== Data for review ==

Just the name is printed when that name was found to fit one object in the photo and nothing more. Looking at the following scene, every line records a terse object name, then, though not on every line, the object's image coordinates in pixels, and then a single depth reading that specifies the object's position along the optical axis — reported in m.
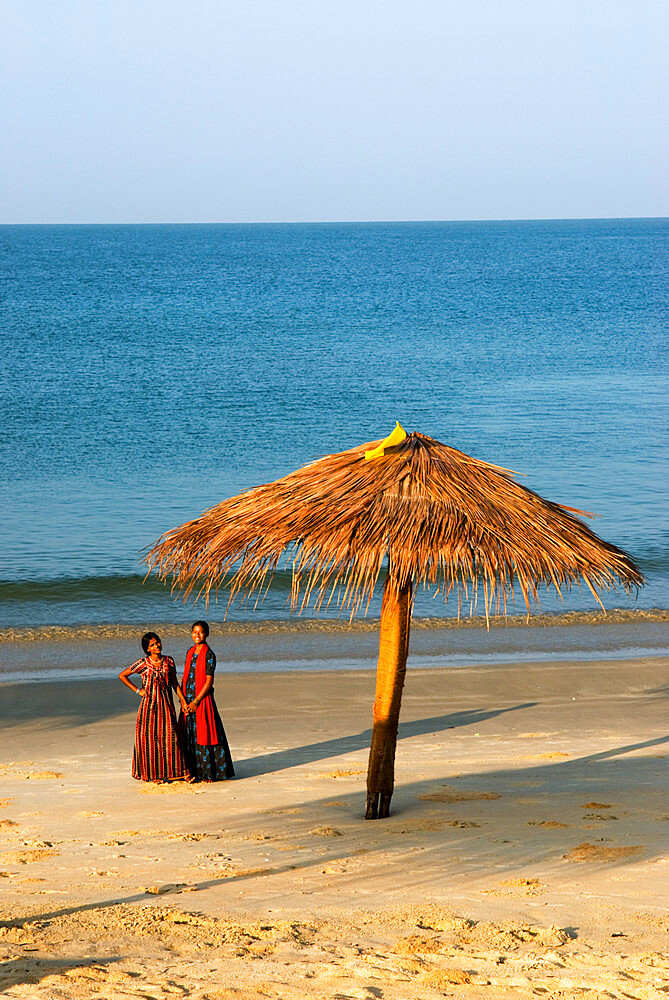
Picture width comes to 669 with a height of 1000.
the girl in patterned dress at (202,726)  16.62
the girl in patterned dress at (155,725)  16.44
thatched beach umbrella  12.48
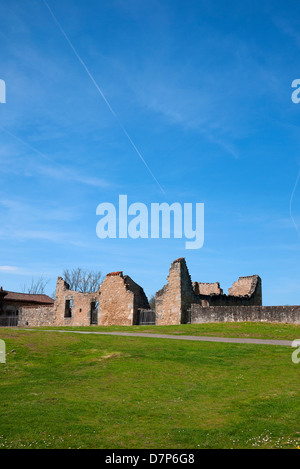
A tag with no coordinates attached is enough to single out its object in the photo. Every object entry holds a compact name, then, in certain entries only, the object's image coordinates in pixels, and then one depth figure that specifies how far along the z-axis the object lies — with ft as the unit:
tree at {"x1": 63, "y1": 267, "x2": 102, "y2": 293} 299.68
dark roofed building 184.85
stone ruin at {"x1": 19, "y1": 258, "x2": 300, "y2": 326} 108.19
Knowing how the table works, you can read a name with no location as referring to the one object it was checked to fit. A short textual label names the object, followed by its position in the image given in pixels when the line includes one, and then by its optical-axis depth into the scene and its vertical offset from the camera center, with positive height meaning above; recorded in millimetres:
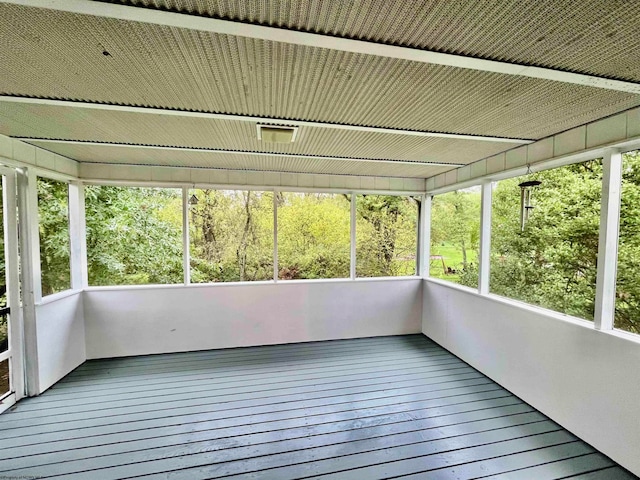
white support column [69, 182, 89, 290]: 3516 -123
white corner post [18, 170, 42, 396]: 2785 -439
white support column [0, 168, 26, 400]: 2711 -518
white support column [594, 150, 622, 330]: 2162 -76
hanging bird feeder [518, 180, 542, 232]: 2804 +223
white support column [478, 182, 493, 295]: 3408 -219
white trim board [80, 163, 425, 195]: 3664 +609
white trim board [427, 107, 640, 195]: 2045 +644
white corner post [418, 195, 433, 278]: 4605 -120
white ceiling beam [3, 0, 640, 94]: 1058 +759
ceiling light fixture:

===

Every entry should be written out word for word, except for its pictures.

Just the name is printed when that name was found to fit one object in the photo and nothing more. Looking at the following scene, every line records a terse object name, then, though not on every line, the object's image coordinates in pixels, and then a single depth reading that specifies the object's position along the optical axis — reported in m.
Picture width comes to 669 with a height of 1000.
the girl in patterned dress at (202,726)  16.62
the girl in patterned dress at (155,725)  16.44
thatched beach umbrella  12.48
A tag with no coordinates attached is enough to single out its object in the photo. Every object entry holds a compact name, then, in certain entries only, the object's image coordinates in pixels, and then one depth figure that specifies how far along the z-axis the object lies — with ft as the unit:
tree at {"x1": 63, "y1": 267, "x2": 102, "y2": 293} 299.68
dark roofed building 184.85
stone ruin at {"x1": 19, "y1": 258, "x2": 300, "y2": 326} 108.19
Knowing how the table works, you can read a name with no location as referring to the one object it was checked to fit. A short textual label names the object, followed by its position in the image given in pixels when the line includes one, and then by its optical-axis depth into the scene and its vertical offset from the camera center, with positive height meaning above; recorded in millimetres:
white support column [69, 182, 89, 290]: 3516 -123
white corner post [18, 170, 42, 396]: 2785 -439
white support column [0, 168, 26, 400]: 2711 -518
white support column [594, 150, 622, 330]: 2162 -76
hanging bird feeder [518, 180, 542, 232]: 2804 +223
white support column [478, 182, 493, 295]: 3408 -219
white trim board [80, 163, 425, 195]: 3664 +609
white trim board [427, 107, 640, 195]: 2045 +644
white corner post [418, 195, 433, 278]: 4605 -120
white ceiling beam [3, 0, 640, 94]: 1058 +759
ceiling light fixture:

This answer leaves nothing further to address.